В школе мои одноклассники в младших классах любили расспрашивать меня о том, что я  делаю вместе с дедом. Дело в том, что у моего поколения практически не было дедушек — многие из них погибли на войне. А у меня  — есть! Особенно им нравился рассказ о том, как он меня, маленькую, носил на спине и, потряхивая по дороге весело спрашивал: "Горбок, горбок, дай медку!  — А не дашь медку, горб проткну!" И мы с ним дружно смеялись.  У одноклассников, когда я им это рассказывала,  были такие широко распахнутые глаза, как будто они слушали сказку или фантастическую историю...
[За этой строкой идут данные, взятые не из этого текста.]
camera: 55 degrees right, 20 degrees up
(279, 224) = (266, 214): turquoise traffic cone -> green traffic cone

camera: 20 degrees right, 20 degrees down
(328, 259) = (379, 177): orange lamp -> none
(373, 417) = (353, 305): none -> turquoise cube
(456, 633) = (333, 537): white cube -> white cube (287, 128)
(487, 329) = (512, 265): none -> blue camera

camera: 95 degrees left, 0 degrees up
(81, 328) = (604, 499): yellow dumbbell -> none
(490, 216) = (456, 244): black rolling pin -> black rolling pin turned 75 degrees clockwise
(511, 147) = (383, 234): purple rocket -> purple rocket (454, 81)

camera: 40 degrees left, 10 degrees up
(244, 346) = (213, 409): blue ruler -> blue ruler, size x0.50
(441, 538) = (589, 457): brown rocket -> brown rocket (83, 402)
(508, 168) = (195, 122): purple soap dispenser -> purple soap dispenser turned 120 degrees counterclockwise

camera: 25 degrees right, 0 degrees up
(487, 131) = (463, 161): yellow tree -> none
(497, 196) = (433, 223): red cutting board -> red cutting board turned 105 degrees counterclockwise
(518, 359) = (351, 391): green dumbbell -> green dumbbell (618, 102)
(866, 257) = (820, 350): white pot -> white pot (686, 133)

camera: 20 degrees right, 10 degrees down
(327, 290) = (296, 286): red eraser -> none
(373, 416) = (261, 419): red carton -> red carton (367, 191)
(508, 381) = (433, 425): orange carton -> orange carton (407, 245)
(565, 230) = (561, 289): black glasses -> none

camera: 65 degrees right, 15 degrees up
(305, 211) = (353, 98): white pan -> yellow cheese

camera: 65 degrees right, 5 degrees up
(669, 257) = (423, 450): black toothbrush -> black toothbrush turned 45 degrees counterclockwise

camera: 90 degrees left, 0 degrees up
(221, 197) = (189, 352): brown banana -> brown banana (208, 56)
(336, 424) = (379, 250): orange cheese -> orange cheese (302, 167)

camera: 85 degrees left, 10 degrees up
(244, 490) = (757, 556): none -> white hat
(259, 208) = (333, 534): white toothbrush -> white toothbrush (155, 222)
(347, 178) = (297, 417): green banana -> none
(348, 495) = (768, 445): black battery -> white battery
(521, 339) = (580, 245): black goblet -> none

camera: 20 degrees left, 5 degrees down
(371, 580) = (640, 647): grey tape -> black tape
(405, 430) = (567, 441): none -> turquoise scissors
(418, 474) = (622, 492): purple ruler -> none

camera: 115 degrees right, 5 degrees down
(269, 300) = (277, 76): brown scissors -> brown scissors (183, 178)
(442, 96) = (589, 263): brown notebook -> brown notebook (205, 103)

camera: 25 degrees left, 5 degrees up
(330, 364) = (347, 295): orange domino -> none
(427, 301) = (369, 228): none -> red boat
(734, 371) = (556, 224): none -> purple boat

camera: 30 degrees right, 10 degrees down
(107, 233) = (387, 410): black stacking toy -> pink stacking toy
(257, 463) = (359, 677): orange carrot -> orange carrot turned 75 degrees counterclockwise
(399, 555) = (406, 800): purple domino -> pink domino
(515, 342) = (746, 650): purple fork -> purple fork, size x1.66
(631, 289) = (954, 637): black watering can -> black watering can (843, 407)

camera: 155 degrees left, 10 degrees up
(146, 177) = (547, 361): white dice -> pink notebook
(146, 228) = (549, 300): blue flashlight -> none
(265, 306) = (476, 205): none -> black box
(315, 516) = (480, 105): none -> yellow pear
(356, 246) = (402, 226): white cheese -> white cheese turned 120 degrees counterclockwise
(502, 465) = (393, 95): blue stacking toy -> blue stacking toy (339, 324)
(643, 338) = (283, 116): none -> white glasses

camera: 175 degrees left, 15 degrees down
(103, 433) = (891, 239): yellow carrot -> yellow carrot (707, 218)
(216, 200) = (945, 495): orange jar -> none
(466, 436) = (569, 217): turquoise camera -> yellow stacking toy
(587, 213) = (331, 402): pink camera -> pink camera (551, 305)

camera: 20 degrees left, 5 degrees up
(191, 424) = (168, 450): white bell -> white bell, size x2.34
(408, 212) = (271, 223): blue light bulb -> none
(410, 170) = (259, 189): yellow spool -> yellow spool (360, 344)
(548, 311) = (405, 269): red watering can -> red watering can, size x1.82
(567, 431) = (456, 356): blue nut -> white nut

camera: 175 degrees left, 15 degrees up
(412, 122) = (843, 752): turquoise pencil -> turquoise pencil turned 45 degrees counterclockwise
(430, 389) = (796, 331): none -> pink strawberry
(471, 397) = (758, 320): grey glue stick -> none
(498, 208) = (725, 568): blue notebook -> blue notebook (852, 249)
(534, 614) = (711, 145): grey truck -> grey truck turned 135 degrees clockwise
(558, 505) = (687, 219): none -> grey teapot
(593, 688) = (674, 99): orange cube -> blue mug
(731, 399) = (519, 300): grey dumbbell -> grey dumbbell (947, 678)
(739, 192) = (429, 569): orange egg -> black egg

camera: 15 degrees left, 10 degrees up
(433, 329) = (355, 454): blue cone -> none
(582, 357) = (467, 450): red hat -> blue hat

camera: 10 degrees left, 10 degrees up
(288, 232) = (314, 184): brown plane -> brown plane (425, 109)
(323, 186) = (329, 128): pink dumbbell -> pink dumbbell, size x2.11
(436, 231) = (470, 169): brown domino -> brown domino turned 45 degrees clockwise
Дед проработал в селе Каменный Брод   до 74-х лет заведующим центральным складом, а затем — складом газового хозяйства. "Плуг от работы блестит",  — это очень верно для таких людей, как мой дед. Когда со зрением стало совсем плохо, он не перестал работать, хотя был давно уже на пенсии,  а устроился мотористом на совхозную водокачку и ковылял к ней по пять километров туда и обратно "по памяти". С водокачкой справлялся также, почти наощупь. Он проработал на ней еще три года.  За трудовую деятельность был награжден медалями: "За доблестный труд " и "За долголетний добросовестный труд".
Была у него страсть к рыбалке, но не с удочкой (он считал это баловством), а сеткой. Пока следил за водокачкой, наощупь, почти ничего не видя, вязал небольшую сеть метров на пять-десять,  забрасывал её с досчаной лодки и иногда добывал немного рыбы для семьи.  Семья же у него была большая. В 1960 году умерла сестра бабушки, оставив девять человек сиротами, и мои бабушка с дедушкой воспитали их вместе с собственными двумя детьми, ни в чем не отличая их. Поэтому в доме всегда было много детей и внуков.
   Дед никогда не повышал голоса, говорил негромко, но в нем была такая   глубокая, внутренняя сила, что шалить при нем и капризничать даже в голову не приходило. Наоборот, хотелось быть рядом, и быть похожими на него. Только став взрослой, я поняла, что так влиял на нас его  глубинный дух , который был не напоказ, но придавал весомость каждому его слову, каждому его движению и каждому взгляду.  Это чувствовали не только мы, родные, но и все другие люди, которые относились к нему  с нескрываемым, неподкупным уважением.
Умер он в 1994 году, но его образ и сейчас в моем сердце. Люблю своего деда, и это чувство к нему навсегда!